Blade wondered at times what impressions the security men or the scientific and technical experts on the staff might have formed about the project, impressions that might be dragged out of them by a sufficiently comprehensive interrogation. It might be a good idea to have one or two of the men interrogated, just to check. Unless J had already had that done? Blade grinned. He would have been very surprised if J hadn't already thought of the same thing. And if he had thought of it, he would have had it done. The head of MI6 had a reputation for covering all his bets. That reputation went back to his work in the First World War, long before Blade was even born.
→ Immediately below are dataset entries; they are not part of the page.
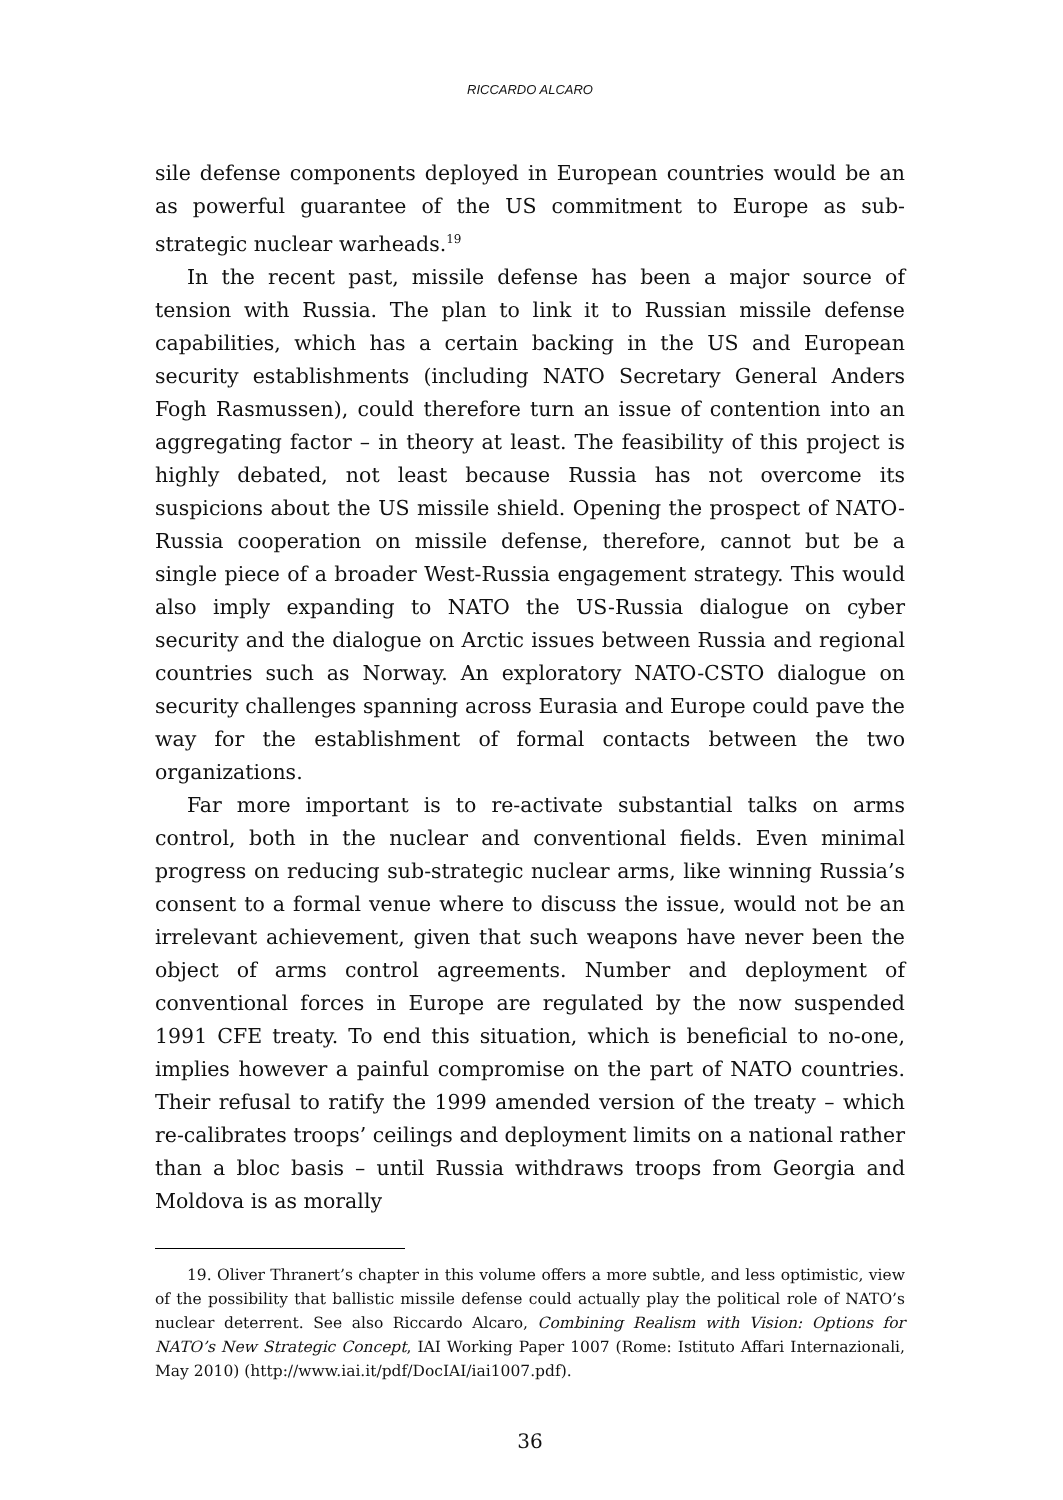RICCARDO ALCARO
sile defense components deployed in European countries would be an as powerful guarantee of the US commitment to Europe as sub-strategic nuclear warheads.<sup>19</sup>
In the recent past, missile defense has been a major source of tension with Russia. The plan to link it to Russian missile defense capabilities, which has a certain backing in the US and European security establishments (including NATO Secretary General Anders Fogh Rasmussen), could therefore turn an issue of contention into an aggregating factor – in theory at least. The feasibility of this project is highly debated, not least because Russia has not overcome its suspicions about the US missile shield. Opening the prospect of NATO-Russia cooperation on missile defense, therefore, cannot but be a single piece of a broader West-Russia engagement strategy. This would also imply expanding to NATO the US-Russia dialogue on cyber security and the dialogue on Arctic issues between Russia and regional countries such as Norway. An exploratory NATO-CSTO dialogue on security challenges spanning across Eurasia and Europe could pave the way for the establishment of formal contacts between the two organizations.
Far more important is to re-activate substantial talks on arms control, both in the nuclear and conventional fields. Even minimal progress on reducing sub-strategic nuclear arms, like winning Russia’s consent to a formal venue where to discuss the issue, would not be an irrelevant achievement, given that such weapons have never been the object of arms control agreements. Number and deployment of conventional forces in Europe are regulated by the now suspended 1991 CFE treaty. To end this situation, which is beneficial to no-one, implies however a painful compromise on the part of NATO countries. Their refusal to ratify the 1999 amended version of the treaty – which re-calibrates troops’ ceilings and deployment limits on a national rather than a bloc basis – until Russia withdraws troops from Georgia and Moldova is as morally
19. Oliver Thranert’s chapter in this volume offers a more subtle, and less optimistic, view of the possibility that ballistic missile defense could actually play the political role of NATO’s nuclear deterrent. See also Riccardo Alcaro, Combining Realism with Vision: Options for NATO’s New Strategic Concept, IAI Working Paper 1007 (Rome: Istituto Affari Internazionali, May 2010) (http://www.iai.it/pdf/DocIAI/iai1007.pdf).
36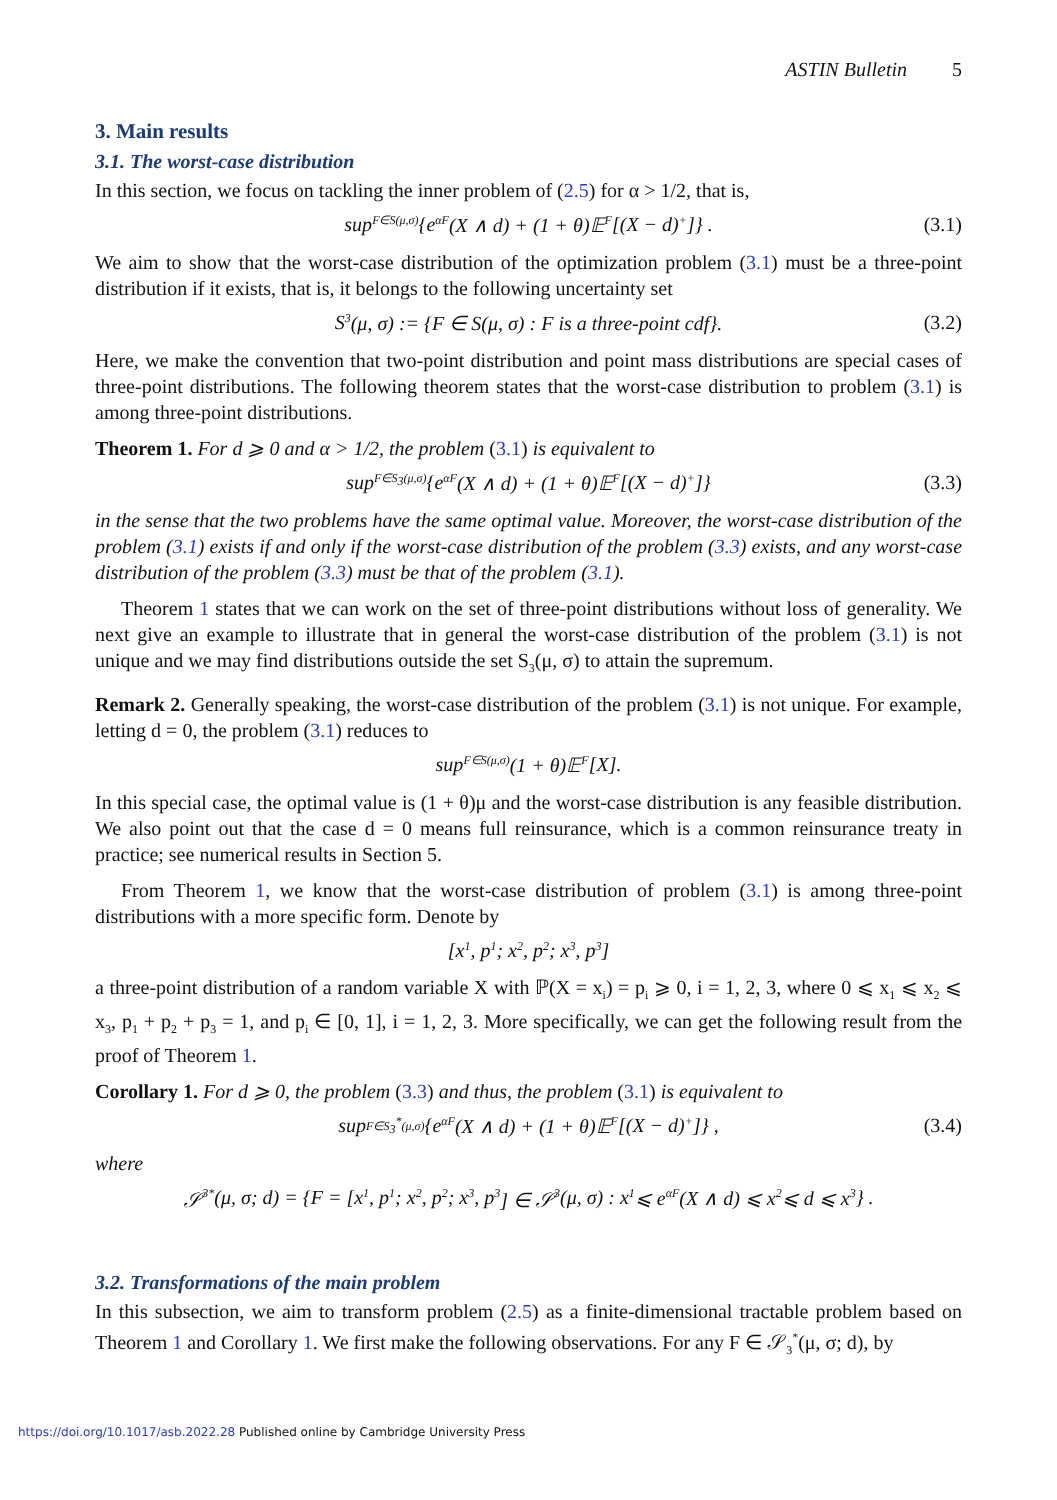ASTIN Bulletin 5
3. Main results
3.1. The worst-case distribution
In this section, we focus on tackling the inner problem of (2.5) for α > 1/2, that is,
sup<sub>F∈S(μ,σ)</sub> {e<sub>α</sub><sup>F</sup>(X ∧ d) + (1 + θ)𝔼<sup>F</sup>[(X − d)<sub>+</sub>]} . (3.1)
We aim to show that the worst-case distribution of the optimization problem (3.1) must be a three-point distribution if it exists, that is, it belongs to the following uncertainty set
S<sub>3</sub>(μ, σ) := {F ∈ S(μ, σ) : F is a three-point cdf}. (3.2)
Here, we make the convention that two-point distribution and point mass distributions are special cases of three-point distributions. The following theorem states that the worst-case distribution to problem (3.1) is among three-point distributions.
Theorem 1. For d ⩾ 0 and α > 1/2, the problem (3.1) is equivalent to
sup<sub>F∈S<sub>3</sub>(μ,σ)</sub> {e<sub>α</sub><sup>F</sup>(X ∧ d) + (1 + θ)𝔼<sup>F</sup>[(X − d)<sub>+</sub>]} (3.3)
in the sense that the two problems have the same optimal value. Moreover, the worst-case distribution of the problem (3.1) exists if and only if the worst-case distribution of the problem (3.3) exists, and any worst-case distribution of the problem (3.3) must be that of the problem (3.1).
Theorem 1 states that we can work on the set of three-point distributions without loss of generality. We next give an example to illustrate that in general the worst-case distribution of the problem (3.1) is not unique and we may find distributions outside the set S<sub>3</sub>(μ, σ) to attain the supremum.
Remark 2. Generally speaking, the worst-case distribution of the problem (3.1) is not unique. For example, letting d = 0, the problem (3.1) reduces to
sup<sub>F∈S(μ,σ)</sub> (1 + θ)𝔼<sup>F</sup>[X].
In this special case, the optimal value is (1 + θ)μ and the worst-case distribution is any feasible distribution. We also point out that the case d = 0 means full reinsurance, which is a common reinsurance treaty in practice; see numerical results in Section 5.
From Theorem 1, we know that the worst-case distribution of problem (3.1) is among three-point distributions with a more specific form. Denote by
[x<sub>1</sub>, p<sub>1</sub>; x<sub>2</sub>, p<sub>2</sub>; x<sub>3</sub>, p<sub>3</sub>]
a three-point distribution of a random variable X with ℙ(X = x<sub>i</sub>) = p<sub>i</sub> ⩾ 0, i = 1, 2, 3, where 0 ⩽ x<sub>1</sub> ⩽ x<sub>2</sub> ⩽ x<sub>3</sub>, p<sub>1</sub> + p<sub>2</sub> + p<sub>3</sub> = 1, and p<sub>i</sub> ∈ [0, 1], i = 1, 2, 3. More specifically, we can get the following result from the proof of Theorem 1.
Corollary 1. For d ⩾ 0, the problem (3.3) and thus, the problem (3.1) is equivalent to
sup<sub>F∈S<sub>3</sub><sup>*</sup>(μ,σ)</sub> {e<sub>α</sub><sup>F</sup>(X ∧ d) + (1 + θ)𝔼<sup>F</sup>[(X − d)<sub>+</sub>]} , (3.4)
where
𝒮<sub>3</sub><sup>*</sup>(μ, σ; d) = {F = [x<sub>1</sub>, p<sub>1</sub>; x<sub>2</sub>, p<sub>2</sub>; x<sub>3</sub>, p<sub>3</sub>] ∈ 𝒮<sub>3</sub>(μ, σ) : x<sub>1</sub> ⩽ e<sub>α</sub><sup>F</sup>(X ∧ d) ⩽ x<sub>2</sub> ⩽ d ⩽ x<sub>3</sub>} .
3.2. Transformations of the main problem
In this subsection, we aim to transform problem (2.5) as a finite-dimensional tractable problem based on Theorem 1 and Corollary 1. We first make the following observations. For any F ∈ 𝒮<sub>3</sub><sup>*</sup>(μ, σ; d), by
https://doi.org/10.1017/asb.2022.28 Published online by Cambridge University Press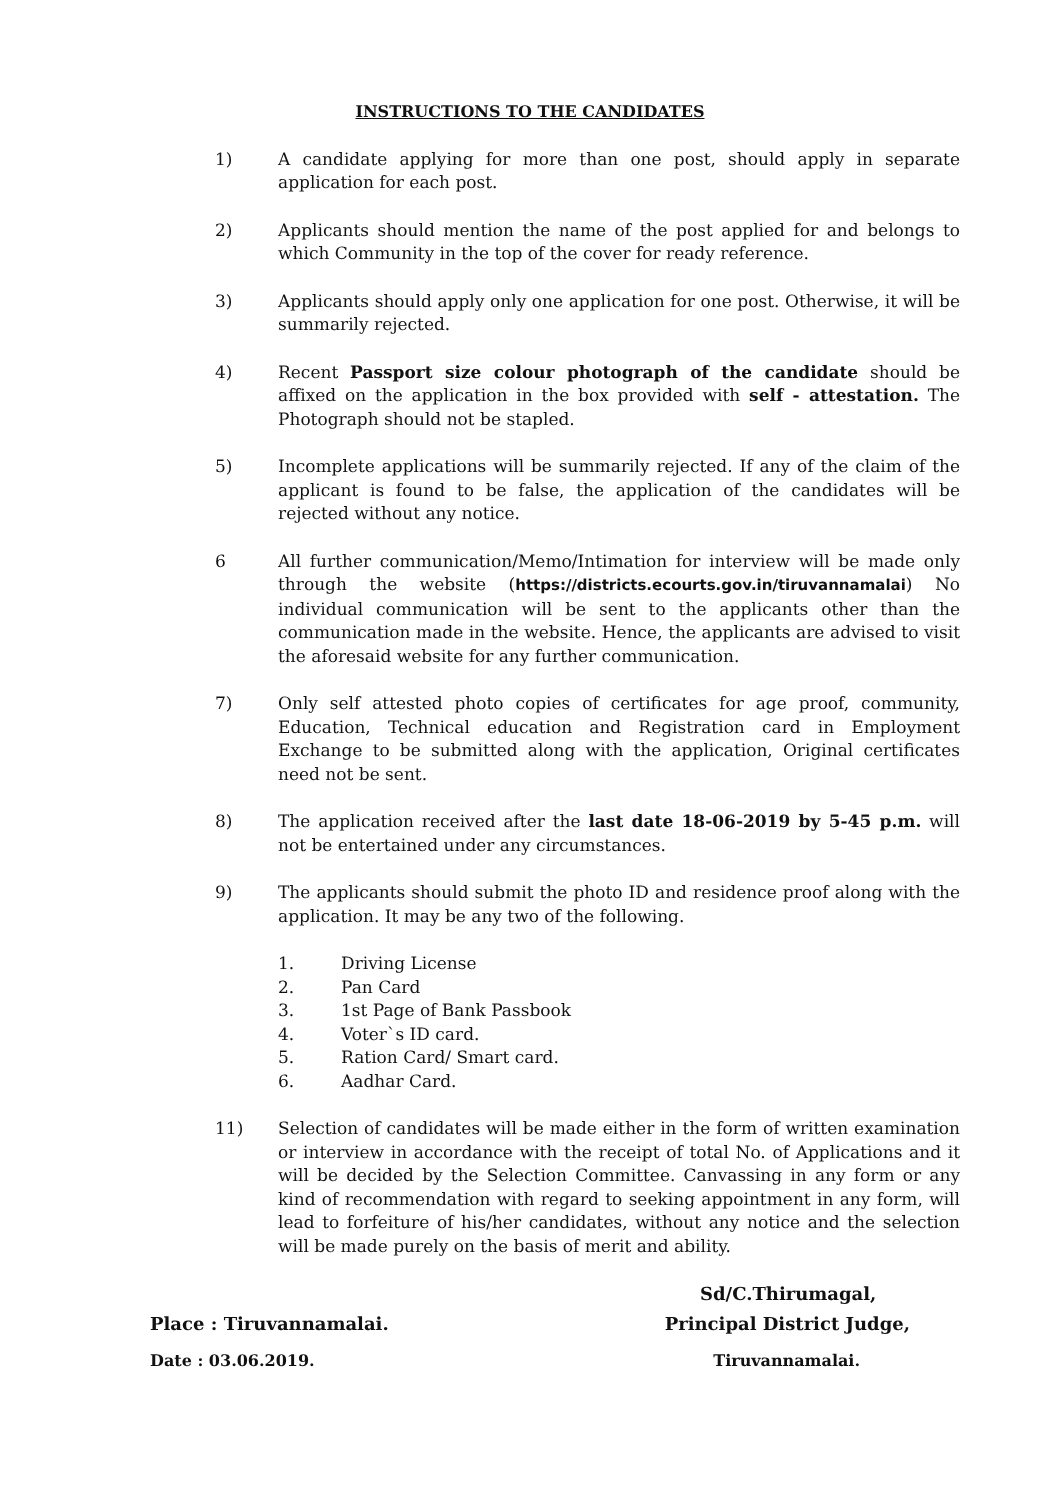INSTRUCTIONS TO THE CANDIDATES
1) A candidate applying for more than one post, should apply in separate application for each post.
2) Applicants should mention the name of the post applied for and belongs to which Community in the top of the cover for ready reference.
3) Applicants should apply only one application for one post. Otherwise, it will be summarily rejected.
4) Recent Passport size colour photograph of the candidate should be affixed on the application in the box provided with self - attestation. The Photograph should not be stapled.
5) Incomplete applications will be summarily rejected. If any of the claim of the applicant is found to be false, the application of the candidates will be rejected without any notice.
6 All further communication/Memo/Intimation for interview will be made only through the website (https://districts.ecourts.gov.in/tiruvannamalai) No individual communication will be sent to the applicants other than the communication made in the website. Hence, the applicants are advised to visit the aforesaid website for any further communication.
7) Only self attested photo copies of certificates for age proof, community, Education, Technical education and Registration card in Employment Exchange to be submitted along with the application, Original certificates need not be sent.
8) The application received after the last date 18-06-2019 by 5-45 p.m. will not be entertained under any circumstances.
9) The applicants should submit the photo ID and residence proof along with the application. It may be any two of the following.
1. Driving License
2. Pan Card
3. 1st Page of Bank Passbook
4. Voter`s ID card.
5. Ration Card/ Smart card.
6. Aadhar Card.
11) Selection of candidates will be made either in the form of written examination or interview in accordance with the receipt of total No. of Applications and it will be decided by the Selection Committee. Canvassing in any form or any kind of recommendation with regard to seeking appointment in any form, will lead to forfeiture of his/her candidates, without any notice and the selection will be made purely on the basis of merit and ability.
Sd/C.Thirumagal,
Place : Tiruvannamalai. Principal District Judge,
Date : 03.06.2019. Tiruvannamalai.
Blade knew that the old spymaster would leave nothing undone to guard the project. And also to guard Blade, whom he loved like the son he had never had.
When the elevator had dropped two hundred feet to the level of the complex and the heavy bronzed doors had slid noiselessly open, J was waiting for him. They walked through the long corridors, with the subdued lights gleaming on polished stone and metal, to the entrance of the computer rooms. There were sounds of human activity-voices, the clatter of a typewriter, the whine of a recording device-from behind the closed doors of the corridor, but there was not a living soul in the corridor itself. No human guards were needed down here. Each step of Blade's and J's progress, each passage through a door, was monitored by electronic devices that represented the latest in Ministry of Defense design. The devices never slept, never got tired, and could never be bribed or blackmailed, even if they might be jammed.